When, after an event (including sale of a product to a user or consumer) causing injury, a party takes measures which, if taken earlier, would have made the injury less likely to occur, evidence of the subsequent measures is not admissible to prove negligence, culpable conduct, a defect in a product, a defect in a product’s design, or a need for a warning or instruction.130 Such evidence is generally considered to be of low logical relevance. Further, if evidence of subsequent remedial repairs were admitted, people might be inhibited from taking post-accident precautions, to the general detriment of society.
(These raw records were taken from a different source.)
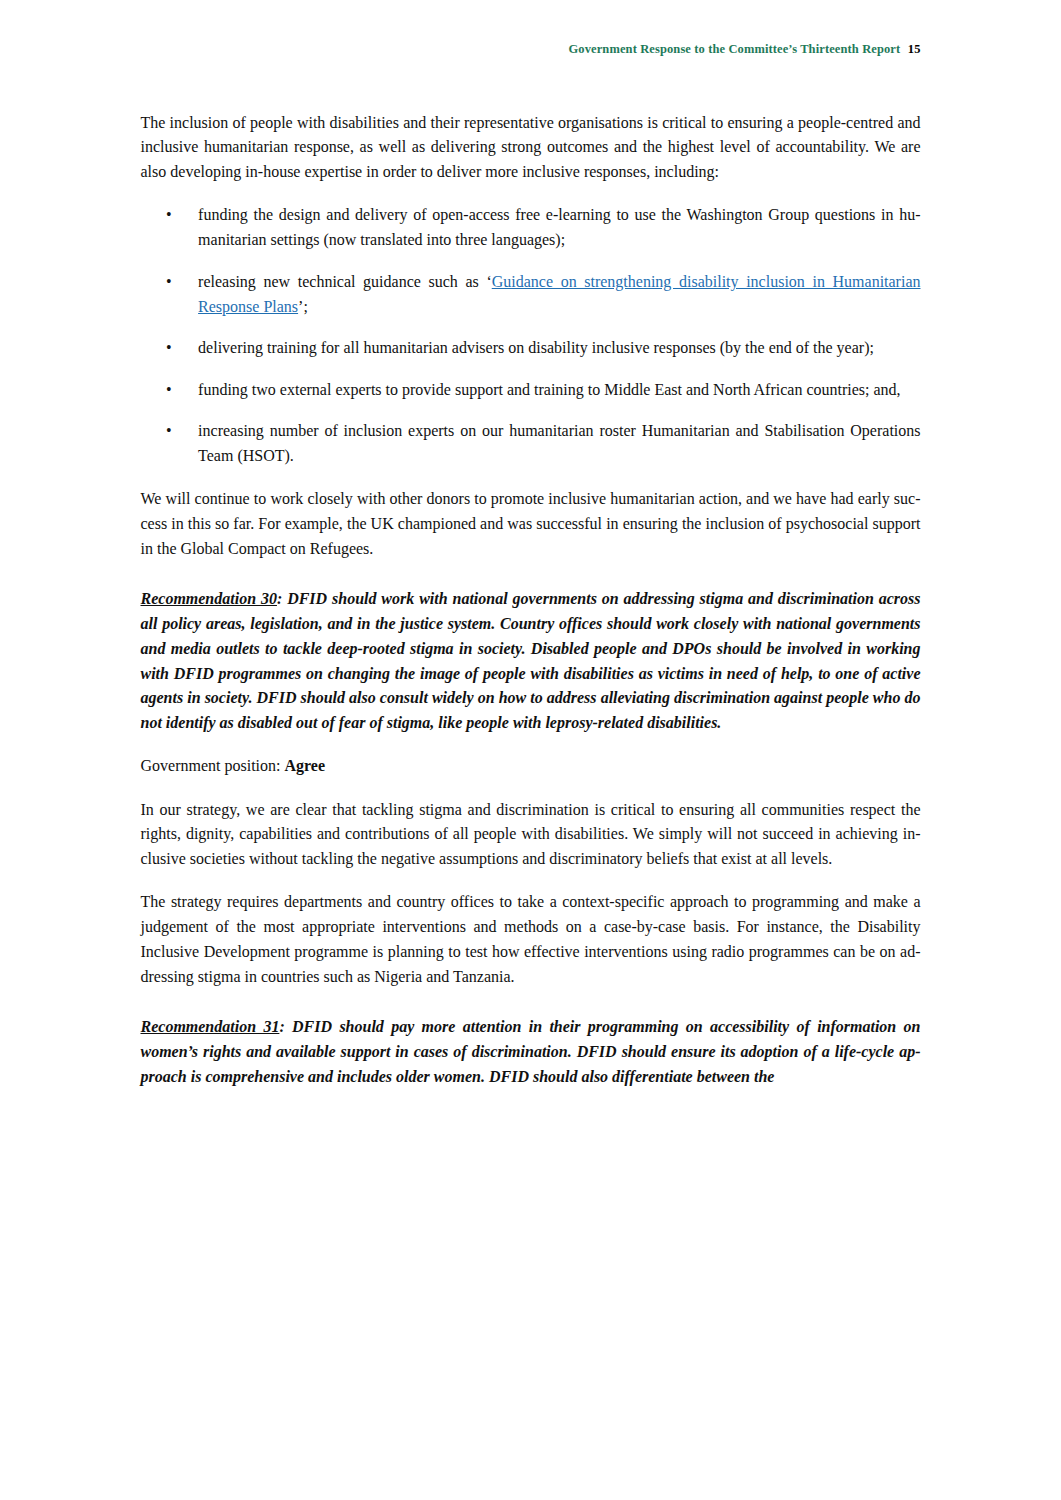Government Response to the Committee’s Thirteenth Report 15
The inclusion of people with disabilities and their representative organisations is critical to ensuring a people-centred and inclusive humanitarian response, as well as delivering strong outcomes and the highest level of accountability. We are also developing in-house expertise in order to deliver more inclusive responses, including:
funding the design and delivery of open-access free e-learning to use the Washington Group questions in humanitarian settings (now translated into three languages);
releasing new technical guidance such as ‘Guidance on strengthening disability inclusion in Humanitarian Response Plans’;
delivering training for all humanitarian advisers on disability inclusive responses (by the end of the year);
funding two external experts to provide support and training to Middle East and North African countries; and,
increasing number of inclusion experts on our humanitarian roster Humanitarian and Stabilisation Operations Team (HSOT).
We will continue to work closely with other donors to promote inclusive humanitarian action, and we have had early success in this so far. For example, the UK championed and was successful in ensuring the inclusion of psychosocial support in the Global Compact on Refugees.
Recommendation 30: DFID should work with national governments on addressing stigma and discrimination across all policy areas, legislation, and in the justice system. Country offices should work closely with national governments and media outlets to tackle deep-rooted stigma in society. Disabled people and DPOs should be involved in working with DFID programmes on changing the image of people with disabilities as victims in need of help, to one of active agents in society. DFID should also consult widely on how to address alleviating discrimination against people who do not identify as disabled out of fear of stigma, like people with leprosy-related disabilities.
Government position: Agree
In our strategy, we are clear that tackling stigma and discrimination is critical to ensuring all communities respect the rights, dignity, capabilities and contributions of all people with disabilities. We simply will not succeed in achieving inclusive societies without tackling the negative assumptions and discriminatory beliefs that exist at all levels.
The strategy requires departments and country offices to take a context-specific approach to programming and make a judgement of the most appropriate interventions and methods on a case-by-case basis. For instance, the Disability Inclusive Development programme is planning to test how effective interventions using radio programmes can be on addressing stigma in countries such as Nigeria and Tanzania.
Recommendation 31: DFID should pay more attention in their programming on accessibility of information on women’s rights and available support in cases of discrimination. DFID should ensure its adoption of a life-cycle approach is comprehensive and includes older women. DFID should also differentiate between the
Evidence of subsequent remedial repairs is not absolutely barred for all purposes, however. Such evidence may come in if it is offered for an independent purpose, such as proving ownership, control or feasibility of precautionary measures, if controverted, or for impeachment.131
130. D.R.E. 407; Grochowski v. Stewart, 53 Del. 330, 169 A.2d 14, 18 (Del. Super. 1961).
131. D.R.E. 407. See also Handler Corp. v. Tiapechco, 901 A.2d 737, 750 (Del. 2006); Craig v. A.A.R. Realty Corp., 576 A.2d 688, 691 n.1 (Del. Super. 1989), aff’d mem., 571 A.2d 786 (Del. 1990); Grochowski v. Stewart, l19 A.2d 14, 18 (Del. Super. 1961).